Text extractions by page:
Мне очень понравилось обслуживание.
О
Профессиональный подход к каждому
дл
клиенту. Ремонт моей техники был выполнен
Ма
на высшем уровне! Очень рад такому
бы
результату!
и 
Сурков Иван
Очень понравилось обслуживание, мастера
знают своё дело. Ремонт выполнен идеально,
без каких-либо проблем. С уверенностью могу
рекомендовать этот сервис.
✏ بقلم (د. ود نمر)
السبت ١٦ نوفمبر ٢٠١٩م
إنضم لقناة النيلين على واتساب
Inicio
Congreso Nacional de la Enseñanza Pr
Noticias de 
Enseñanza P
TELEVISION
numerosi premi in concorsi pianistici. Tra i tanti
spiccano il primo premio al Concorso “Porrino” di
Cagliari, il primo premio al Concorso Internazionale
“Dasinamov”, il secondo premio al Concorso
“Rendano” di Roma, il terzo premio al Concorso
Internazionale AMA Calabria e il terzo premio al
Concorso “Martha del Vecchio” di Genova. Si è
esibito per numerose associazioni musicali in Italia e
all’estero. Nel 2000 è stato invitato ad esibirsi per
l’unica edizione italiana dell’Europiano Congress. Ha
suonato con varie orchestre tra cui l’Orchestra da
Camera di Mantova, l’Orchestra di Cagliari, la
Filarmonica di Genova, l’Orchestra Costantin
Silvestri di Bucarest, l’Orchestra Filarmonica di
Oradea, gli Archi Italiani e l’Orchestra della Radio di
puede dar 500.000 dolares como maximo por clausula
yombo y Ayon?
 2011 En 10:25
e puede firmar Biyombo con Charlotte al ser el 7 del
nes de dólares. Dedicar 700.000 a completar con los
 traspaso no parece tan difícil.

--- HOW TO COMPLETE THIS TASK ---
Copy out every line of the material above word for word, keeping the original order and line breaks.

--- PROBLEM SOLUTION ---
Мне очень понравилось обслуживание.
О
Профессиональный подход к каждому
дл
клиенту. Ремонт моей техники был выполнен
Ма
на высшем уровне! Очень рад такому
бы
результату!
и 
Сурков Иван
Очень понравилось обслуживание, мастера
знают своё дело. Ремонт выполнен идеально,
без каких-либо проблем. С уверенностью могу
рекомендовать этот сервис.
✏ بقلم (د. ود نمر)
السبت ١٦ نوفمبر ٢٠١٩م
إنضم لقناة النيلين على واتساب
Inicio
Congreso Nacional de la Enseñanza Pr
Noticias de 
Enseñanza P
TELEVISION
numerosi premi in concorsi pianistici. Tra i tanti
spiccano il primo premio al Concorso “Porrino” di
Cagliari, il primo premio al Concorso Internazionale
“Dasinamov”, il secondo premio al Concorso
“Rendano” di Roma, il terzo premio al Concorso
Internazionale AMA Calabria e il terzo premio al
Concorso “Martha del Vecchio” di Genova. Si è
esibito per numerose associazioni musicali in Italia e
all’estero. Nel 2000 è stato invitato ad esibirsi per
l’unica edizione italiana dell’Europiano Congress. Ha
suonato con varie orchestre tra cui l’Orchestra da
Camera di Mantova, l’Orchestra di Cagliari, la
Filarmonica di Genova, l’Orchestra Costantin
Silvestri di Bucarest, l’Orchestra Filarmonica di
Oradea, gli Archi Italiani e l’Orchestra della Radio di
puede dar 500.000 dolares como maximo por clausula
yombo y Ayon?
 2011 En 10:25
e puede firmar Biyombo con Charlotte al ser el 7 del
nes de dólares. Dedicar 700.000 a completar con los
 traspaso no parece tan difícil.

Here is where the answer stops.